> _WORK TO BE COMPLETED_: Write out again, please, the records below from the first line to the line holding "Kytičky v okolí a Nor", inclusive, and nothing else.

Page-level text extractions

□ □ □ □ □

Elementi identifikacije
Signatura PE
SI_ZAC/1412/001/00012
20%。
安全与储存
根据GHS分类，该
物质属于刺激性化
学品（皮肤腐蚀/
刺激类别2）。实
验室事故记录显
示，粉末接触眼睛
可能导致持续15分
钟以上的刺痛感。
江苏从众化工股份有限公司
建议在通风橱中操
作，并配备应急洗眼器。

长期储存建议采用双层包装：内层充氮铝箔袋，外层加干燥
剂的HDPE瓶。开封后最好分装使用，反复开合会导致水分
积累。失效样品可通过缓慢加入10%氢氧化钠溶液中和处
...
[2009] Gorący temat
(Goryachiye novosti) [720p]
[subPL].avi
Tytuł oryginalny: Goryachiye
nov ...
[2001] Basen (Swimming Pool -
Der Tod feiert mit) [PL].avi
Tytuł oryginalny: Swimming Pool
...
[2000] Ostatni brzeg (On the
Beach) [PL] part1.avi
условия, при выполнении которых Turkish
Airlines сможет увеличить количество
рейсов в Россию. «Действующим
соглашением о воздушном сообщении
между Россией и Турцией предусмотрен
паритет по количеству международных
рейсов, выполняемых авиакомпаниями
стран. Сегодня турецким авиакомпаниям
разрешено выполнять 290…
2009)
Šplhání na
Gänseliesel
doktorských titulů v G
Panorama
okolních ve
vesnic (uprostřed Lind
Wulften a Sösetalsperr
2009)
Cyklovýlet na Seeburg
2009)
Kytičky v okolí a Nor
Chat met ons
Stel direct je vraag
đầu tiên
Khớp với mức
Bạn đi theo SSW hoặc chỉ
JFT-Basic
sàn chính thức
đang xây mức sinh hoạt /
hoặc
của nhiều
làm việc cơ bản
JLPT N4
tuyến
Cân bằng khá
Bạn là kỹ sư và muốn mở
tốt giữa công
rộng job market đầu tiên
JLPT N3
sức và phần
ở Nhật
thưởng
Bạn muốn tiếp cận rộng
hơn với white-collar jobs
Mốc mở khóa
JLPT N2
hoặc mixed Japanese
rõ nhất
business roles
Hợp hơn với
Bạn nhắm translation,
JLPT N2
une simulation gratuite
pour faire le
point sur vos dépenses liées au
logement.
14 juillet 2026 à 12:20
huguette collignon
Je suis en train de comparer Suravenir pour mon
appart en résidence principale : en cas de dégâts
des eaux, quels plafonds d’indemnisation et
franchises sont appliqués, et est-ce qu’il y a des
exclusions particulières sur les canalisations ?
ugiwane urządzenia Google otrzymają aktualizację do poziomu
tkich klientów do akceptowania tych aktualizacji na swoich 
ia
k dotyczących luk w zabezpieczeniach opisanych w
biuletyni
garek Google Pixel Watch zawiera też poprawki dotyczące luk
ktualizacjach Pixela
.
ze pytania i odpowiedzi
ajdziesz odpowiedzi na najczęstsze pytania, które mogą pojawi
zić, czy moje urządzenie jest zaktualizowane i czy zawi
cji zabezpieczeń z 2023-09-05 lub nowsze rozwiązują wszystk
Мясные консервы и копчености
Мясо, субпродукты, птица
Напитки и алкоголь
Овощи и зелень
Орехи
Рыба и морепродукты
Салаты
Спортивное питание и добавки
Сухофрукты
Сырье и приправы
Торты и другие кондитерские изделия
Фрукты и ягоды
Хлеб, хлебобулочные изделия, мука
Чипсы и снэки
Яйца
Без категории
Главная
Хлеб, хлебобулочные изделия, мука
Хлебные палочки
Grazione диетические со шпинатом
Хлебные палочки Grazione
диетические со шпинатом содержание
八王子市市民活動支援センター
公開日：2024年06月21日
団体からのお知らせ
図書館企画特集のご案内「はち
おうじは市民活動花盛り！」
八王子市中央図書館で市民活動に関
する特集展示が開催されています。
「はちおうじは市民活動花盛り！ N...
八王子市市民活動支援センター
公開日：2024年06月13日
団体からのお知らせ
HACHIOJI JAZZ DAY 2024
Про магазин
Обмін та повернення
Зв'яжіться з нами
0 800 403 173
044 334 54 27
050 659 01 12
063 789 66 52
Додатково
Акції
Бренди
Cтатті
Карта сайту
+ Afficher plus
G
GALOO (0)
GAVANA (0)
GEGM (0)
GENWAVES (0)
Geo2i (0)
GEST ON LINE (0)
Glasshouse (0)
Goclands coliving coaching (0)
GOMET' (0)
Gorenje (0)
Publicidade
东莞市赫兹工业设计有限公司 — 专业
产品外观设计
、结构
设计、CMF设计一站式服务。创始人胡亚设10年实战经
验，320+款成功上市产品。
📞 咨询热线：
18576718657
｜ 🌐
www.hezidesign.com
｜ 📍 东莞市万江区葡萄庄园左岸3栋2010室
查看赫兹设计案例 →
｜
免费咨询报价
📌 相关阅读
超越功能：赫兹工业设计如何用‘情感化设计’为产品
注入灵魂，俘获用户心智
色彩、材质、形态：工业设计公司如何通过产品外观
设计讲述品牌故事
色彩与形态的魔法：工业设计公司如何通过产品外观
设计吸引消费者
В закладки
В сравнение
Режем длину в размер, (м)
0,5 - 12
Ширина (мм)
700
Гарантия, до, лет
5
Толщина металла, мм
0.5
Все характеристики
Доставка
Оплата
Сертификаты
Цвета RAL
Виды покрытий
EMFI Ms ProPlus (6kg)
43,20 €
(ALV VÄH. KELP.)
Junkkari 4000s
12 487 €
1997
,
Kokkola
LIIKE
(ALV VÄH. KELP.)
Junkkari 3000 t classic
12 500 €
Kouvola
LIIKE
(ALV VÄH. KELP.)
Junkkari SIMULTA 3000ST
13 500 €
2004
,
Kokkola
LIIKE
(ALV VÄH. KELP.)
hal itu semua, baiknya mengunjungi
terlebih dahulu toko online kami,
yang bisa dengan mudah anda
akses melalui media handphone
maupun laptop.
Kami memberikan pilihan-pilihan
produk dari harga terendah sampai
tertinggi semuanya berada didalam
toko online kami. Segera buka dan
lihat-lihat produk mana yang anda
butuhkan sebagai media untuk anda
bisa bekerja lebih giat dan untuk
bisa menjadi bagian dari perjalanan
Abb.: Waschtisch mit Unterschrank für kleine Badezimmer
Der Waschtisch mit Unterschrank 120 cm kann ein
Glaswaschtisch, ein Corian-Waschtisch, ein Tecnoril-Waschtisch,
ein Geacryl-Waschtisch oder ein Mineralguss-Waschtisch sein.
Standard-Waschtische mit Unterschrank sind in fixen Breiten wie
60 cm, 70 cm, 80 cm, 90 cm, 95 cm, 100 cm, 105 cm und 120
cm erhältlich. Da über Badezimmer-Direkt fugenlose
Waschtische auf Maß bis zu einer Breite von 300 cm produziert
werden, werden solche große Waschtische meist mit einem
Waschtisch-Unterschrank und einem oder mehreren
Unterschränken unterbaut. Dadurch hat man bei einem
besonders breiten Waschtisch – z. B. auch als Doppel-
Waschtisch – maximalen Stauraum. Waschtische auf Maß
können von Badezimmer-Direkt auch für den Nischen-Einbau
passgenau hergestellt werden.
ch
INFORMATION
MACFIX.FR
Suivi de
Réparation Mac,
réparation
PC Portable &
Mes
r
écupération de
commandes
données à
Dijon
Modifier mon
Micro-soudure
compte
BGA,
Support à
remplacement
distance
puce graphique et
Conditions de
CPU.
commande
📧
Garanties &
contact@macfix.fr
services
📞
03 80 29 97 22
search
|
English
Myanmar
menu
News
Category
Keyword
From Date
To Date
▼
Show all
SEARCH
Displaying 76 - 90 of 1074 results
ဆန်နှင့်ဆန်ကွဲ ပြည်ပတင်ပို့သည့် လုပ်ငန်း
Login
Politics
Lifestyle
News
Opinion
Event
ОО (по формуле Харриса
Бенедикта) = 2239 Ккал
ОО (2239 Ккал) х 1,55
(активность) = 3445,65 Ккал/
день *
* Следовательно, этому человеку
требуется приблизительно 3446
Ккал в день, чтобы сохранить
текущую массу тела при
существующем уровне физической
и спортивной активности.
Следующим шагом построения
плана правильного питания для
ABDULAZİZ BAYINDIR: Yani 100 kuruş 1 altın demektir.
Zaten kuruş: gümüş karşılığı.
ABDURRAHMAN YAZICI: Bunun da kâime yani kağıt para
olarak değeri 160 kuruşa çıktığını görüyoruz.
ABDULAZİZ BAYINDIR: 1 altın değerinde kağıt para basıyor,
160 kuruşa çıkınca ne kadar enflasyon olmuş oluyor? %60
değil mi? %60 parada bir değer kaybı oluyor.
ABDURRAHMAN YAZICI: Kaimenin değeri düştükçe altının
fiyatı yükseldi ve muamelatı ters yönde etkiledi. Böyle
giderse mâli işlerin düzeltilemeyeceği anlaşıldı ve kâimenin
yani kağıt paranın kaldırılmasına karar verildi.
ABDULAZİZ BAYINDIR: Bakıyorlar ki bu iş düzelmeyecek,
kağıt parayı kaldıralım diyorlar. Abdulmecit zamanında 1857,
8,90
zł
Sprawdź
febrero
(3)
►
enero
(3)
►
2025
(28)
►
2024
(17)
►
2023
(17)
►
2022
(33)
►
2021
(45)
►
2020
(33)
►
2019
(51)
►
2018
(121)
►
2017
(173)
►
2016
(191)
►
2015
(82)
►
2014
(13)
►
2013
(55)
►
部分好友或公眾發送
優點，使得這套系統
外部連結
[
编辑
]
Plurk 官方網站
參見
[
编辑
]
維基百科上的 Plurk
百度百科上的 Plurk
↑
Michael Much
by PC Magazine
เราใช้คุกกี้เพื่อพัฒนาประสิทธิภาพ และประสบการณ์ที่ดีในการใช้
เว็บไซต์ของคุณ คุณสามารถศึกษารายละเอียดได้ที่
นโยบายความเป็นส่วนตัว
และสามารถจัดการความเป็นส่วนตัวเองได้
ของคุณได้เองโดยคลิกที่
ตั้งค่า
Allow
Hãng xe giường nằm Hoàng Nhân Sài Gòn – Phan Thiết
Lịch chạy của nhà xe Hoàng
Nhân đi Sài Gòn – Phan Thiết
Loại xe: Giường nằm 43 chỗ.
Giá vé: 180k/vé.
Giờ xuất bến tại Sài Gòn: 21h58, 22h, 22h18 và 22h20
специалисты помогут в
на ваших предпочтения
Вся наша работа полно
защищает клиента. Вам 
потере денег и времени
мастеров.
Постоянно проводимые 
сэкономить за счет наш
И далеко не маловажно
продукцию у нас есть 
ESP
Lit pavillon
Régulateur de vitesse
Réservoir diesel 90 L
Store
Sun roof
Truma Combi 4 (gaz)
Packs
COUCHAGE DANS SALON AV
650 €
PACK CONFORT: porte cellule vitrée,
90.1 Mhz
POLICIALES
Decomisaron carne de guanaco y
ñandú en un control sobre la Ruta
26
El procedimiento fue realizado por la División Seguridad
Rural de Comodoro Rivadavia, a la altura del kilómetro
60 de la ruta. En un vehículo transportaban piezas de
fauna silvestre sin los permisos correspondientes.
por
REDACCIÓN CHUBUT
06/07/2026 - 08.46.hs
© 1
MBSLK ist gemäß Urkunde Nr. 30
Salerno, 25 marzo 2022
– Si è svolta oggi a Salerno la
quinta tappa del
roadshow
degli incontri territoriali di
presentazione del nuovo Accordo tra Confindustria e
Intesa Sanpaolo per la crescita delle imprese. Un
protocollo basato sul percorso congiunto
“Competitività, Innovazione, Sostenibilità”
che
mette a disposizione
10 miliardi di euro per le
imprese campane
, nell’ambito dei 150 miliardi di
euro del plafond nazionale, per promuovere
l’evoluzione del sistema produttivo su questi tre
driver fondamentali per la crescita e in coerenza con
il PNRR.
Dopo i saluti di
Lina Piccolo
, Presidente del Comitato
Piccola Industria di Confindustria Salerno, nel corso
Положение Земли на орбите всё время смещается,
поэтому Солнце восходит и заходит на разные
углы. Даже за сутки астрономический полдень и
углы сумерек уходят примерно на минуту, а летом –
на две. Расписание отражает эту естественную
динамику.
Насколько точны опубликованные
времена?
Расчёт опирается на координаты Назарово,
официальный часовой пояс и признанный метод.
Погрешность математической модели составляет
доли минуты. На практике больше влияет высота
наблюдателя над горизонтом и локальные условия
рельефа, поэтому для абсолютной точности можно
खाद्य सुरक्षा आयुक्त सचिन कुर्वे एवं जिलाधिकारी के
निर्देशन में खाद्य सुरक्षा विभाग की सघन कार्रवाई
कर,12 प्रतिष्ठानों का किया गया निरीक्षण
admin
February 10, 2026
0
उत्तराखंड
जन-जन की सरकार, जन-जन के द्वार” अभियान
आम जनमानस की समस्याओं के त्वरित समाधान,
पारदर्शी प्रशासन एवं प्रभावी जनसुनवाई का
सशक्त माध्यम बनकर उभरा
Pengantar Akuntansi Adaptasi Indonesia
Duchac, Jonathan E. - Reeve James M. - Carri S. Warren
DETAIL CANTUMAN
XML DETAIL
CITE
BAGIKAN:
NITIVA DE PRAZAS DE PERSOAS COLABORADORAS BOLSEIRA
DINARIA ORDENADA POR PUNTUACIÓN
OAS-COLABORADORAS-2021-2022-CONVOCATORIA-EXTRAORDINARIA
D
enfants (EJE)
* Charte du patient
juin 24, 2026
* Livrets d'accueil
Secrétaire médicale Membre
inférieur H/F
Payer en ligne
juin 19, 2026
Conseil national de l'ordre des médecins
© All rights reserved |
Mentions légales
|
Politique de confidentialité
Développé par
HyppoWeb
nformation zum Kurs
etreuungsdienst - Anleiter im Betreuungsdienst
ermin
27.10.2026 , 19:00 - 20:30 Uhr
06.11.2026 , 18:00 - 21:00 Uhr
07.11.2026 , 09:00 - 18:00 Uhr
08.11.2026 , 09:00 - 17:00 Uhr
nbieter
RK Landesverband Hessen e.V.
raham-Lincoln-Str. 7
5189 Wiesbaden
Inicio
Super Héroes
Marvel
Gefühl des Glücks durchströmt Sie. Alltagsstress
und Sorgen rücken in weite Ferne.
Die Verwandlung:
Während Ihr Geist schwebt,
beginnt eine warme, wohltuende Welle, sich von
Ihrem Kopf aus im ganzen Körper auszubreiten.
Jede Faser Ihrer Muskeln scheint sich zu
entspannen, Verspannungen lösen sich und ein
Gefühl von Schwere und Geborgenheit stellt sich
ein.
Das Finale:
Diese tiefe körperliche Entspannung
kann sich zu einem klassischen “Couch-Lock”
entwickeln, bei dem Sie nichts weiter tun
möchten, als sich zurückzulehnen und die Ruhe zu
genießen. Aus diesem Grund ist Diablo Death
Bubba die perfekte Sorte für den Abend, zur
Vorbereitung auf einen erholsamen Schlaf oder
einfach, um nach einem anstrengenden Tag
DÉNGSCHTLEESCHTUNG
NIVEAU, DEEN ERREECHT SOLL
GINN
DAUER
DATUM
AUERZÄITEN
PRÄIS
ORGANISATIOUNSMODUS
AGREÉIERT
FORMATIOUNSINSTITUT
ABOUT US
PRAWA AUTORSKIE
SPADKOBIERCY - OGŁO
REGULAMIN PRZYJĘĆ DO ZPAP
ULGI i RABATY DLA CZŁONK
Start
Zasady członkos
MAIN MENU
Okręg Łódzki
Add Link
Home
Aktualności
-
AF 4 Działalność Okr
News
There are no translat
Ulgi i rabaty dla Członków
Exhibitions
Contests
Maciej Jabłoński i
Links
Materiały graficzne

□ □ □ □ □

> _TASK SOLUTION_:
Elementi identifikacije
Signatura PE
SI_ZAC/1412/001/00012
20%。
安全与储存
根据GHS分类，该
物质属于刺激性化
学品（皮肤腐蚀/
刺激类别2）。实
验室事故记录显
示，粉末接触眼睛
可能导致持续15分
钟以上的刺痛感。
江苏从众化工股份有限公司
建议在通风橱中操
作，并配备应急洗眼器。

长期储存建议采用双层包装：内层充氮铝箔袋，外层加干燥
剂的HDPE瓶。开封后最好分装使用，反复开合会导致水分
积累。失效样品可通过缓慢加入10%氢氧化钠溶液中和处
...
[2009] Gorący temat
(Goryachiye novosti) [720p]
[subPL].avi
Tytuł oryginalny: Goryachiye
nov ...
[2001] Basen (Swimming Pool -
Der Tod feiert mit) [PL].avi
Tytuł oryginalny: Swimming Pool
...
[2000] Ostatni brzeg (On the
Beach) [PL] part1.avi
условия, при выполнении которых Turkish
Airlines сможет увеличить количество
рейсов в Россию. «Действующим
соглашением о воздушном сообщении
между Россией и Турцией предусмотрен
паритет по количеству международных
рейсов, выполняемых авиакомпаниями
стран. Сегодня турецким авиакомпаниям
разрешено выполнять 290…
2009)
Šplhání na
Gänseliesel
doktorských titulů v G
Panorama
okolních ve
vesnic (uprostřed Lind
Wulften a Sösetalsperr
2009)
Cyklovýlet na Seeburg
2009)
Kytičky v okolí a Nor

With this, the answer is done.